USP/HCRP - Hospital das Clínicas de Ribeirão Preto (SP) — Prova 2024
Mulher, 55 anos, G1P1, com queixa de fogacho há 2 anos, especialmente no período noturno, que atrapalha sua qualidade de vida. Última menstruação há 1 ano. Deseja alívio do sintoma, mas não deseja usar terapia hormonal. Não apresenta comorbidades e nem faz uso de medicações. IMC: 26 Kg/m2. PA: 120x70 mmHg. Exame ginecológico sem alterações. Exames de rastreamento recomendados para a idade: normais Qual opção de tratamento não hormonal é a mais efetiva para a redução dos sintomas vasomotores?
Para fogachos na menopausa sem TH, Paroxetina (ISRS) é a opção não hormonal mais efetiva e estudada.
Em mulheres na menopausa que apresentam sintomas vasomotores (fogachos) e não podem ou não desejam usar terapia hormonal, os inibidores seletivos da recaptação de serotonina (ISRS) e inibidores da recaptação de serotonina e noradrenalina (IRSN) são opções eficazes. A paroxetina, especialmente em sua formulação de baixa dose e liberação prolongada, é o ISRS com maior evidência de eficácia para essa indicação.

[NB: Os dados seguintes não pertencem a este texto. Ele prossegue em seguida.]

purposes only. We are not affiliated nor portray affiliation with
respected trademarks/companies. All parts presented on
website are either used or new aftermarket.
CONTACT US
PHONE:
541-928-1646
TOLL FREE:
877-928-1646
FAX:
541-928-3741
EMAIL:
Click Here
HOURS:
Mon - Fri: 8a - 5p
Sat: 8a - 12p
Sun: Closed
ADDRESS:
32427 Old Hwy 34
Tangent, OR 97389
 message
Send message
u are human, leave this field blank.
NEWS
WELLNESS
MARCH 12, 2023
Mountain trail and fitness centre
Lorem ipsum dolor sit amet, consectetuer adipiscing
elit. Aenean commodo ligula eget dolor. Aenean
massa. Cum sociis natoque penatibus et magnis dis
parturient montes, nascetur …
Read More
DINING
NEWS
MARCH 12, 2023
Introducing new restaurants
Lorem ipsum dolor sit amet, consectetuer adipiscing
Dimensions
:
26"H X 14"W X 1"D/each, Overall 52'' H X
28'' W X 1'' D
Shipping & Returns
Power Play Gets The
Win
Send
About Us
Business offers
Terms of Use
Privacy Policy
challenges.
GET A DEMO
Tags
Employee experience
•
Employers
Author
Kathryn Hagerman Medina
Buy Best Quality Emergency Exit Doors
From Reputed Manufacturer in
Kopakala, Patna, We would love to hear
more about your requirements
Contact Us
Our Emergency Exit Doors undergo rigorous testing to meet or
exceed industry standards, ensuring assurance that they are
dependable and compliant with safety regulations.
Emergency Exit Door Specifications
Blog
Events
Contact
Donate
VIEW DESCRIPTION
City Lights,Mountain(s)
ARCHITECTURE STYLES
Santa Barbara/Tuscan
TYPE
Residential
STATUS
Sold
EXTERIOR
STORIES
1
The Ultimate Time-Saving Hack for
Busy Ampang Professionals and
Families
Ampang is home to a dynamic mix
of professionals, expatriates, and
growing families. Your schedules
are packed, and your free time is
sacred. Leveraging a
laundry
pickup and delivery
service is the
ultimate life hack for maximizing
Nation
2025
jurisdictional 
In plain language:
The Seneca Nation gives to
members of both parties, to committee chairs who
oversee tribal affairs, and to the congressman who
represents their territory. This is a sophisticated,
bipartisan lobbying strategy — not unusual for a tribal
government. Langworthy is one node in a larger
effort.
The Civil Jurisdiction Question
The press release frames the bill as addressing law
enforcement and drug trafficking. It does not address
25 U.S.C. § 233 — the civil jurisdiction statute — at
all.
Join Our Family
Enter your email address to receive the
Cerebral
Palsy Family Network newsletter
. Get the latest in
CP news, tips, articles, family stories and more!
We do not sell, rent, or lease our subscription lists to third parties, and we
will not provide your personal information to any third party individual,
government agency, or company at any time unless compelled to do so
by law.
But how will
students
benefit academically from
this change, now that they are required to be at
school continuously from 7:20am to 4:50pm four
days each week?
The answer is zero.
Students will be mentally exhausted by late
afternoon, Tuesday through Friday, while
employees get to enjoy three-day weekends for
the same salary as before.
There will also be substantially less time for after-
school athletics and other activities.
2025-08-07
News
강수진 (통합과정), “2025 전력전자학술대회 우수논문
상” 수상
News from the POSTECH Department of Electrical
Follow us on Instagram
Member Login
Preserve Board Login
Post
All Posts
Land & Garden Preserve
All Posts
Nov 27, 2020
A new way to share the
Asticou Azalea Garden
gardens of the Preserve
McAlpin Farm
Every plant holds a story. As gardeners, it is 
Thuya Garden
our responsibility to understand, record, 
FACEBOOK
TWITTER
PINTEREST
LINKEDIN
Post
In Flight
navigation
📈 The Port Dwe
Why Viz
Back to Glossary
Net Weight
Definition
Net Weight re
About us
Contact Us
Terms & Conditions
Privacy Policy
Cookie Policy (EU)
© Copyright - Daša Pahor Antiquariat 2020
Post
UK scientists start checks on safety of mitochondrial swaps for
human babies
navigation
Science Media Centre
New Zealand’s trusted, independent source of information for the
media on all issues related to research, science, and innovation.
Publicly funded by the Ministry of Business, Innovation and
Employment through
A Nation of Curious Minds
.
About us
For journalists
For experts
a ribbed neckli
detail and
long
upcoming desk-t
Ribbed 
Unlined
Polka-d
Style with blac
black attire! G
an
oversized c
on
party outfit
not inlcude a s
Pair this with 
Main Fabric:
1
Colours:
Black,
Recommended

Os sintomas vasomotores, como os fogachos e suores noturnos, são as queixas mais comuns e incômodas durante a transição menopausal e na pós-menopausa, afetando significativamente a qualidade de vida de muitas mulheres. A menopausa é definida retrospectivamente após 12 meses de amenorreia. Embora a terapia hormonal (TH) seja o tratamento mais eficaz para esses sintomas, muitas mulheres possuem contraindicações, preocupações ou simplesmente não desejam utilizá-la. Nesses casos, as opções de tratamento não hormonal ganham destaque. Entre elas, os inibidores seletivos da recaptação de serotonina (ISRS) e os inibidores da recaptação de serotonina e noradrenalina (IRSN) são as classes de medicamentos mais estudadas e com maior evidência de eficácia. A paroxetina, em particular, tem se mostrado consistentemente eficaz na redução da frequência e intensidade dos fogachos, sendo uma das primeiras escolhas quando a TH não é uma opção. Outros ISRS/IRSN como venlafaxina, desvenlafaxina, citalopram e escitalopram também podem ser utilizados. É fundamental que o médico esteja apto a discutir as diversas opções de tratamento com a paciente, considerando suas preferências, comorbidades e riscos individuais. A escolha do tratamento deve ser individualizada, visando o alívio dos sintomas e a melhoria da qualidade de vida, sempre priorizando a segurança da paciente.
As principais opções não hormonais incluem inibidores seletivos da recaptação de serotonina (ISRS) como paroxetina e citalopram, inibidores da recaptação de serotonina e noradrenalina (IRSN) como venlafaxina e desvenlafaxina, e gabapentina.
A paroxetina, especialmente em doses baixas e formulação de liberação prolongada, tem demonstrado consistentemente em estudos clínicos reduzir a frequência e a intensidade dos fogachos, sendo aprovada para essa indicação em alguns países.
A terapia hormonal é contraindicada em mulheres com histórico de câncer de mama, câncer de endométrio, doença tromboembólica ativa, doença hepática grave, sangramento vaginal inexplicado ou doença cardiovascular recente.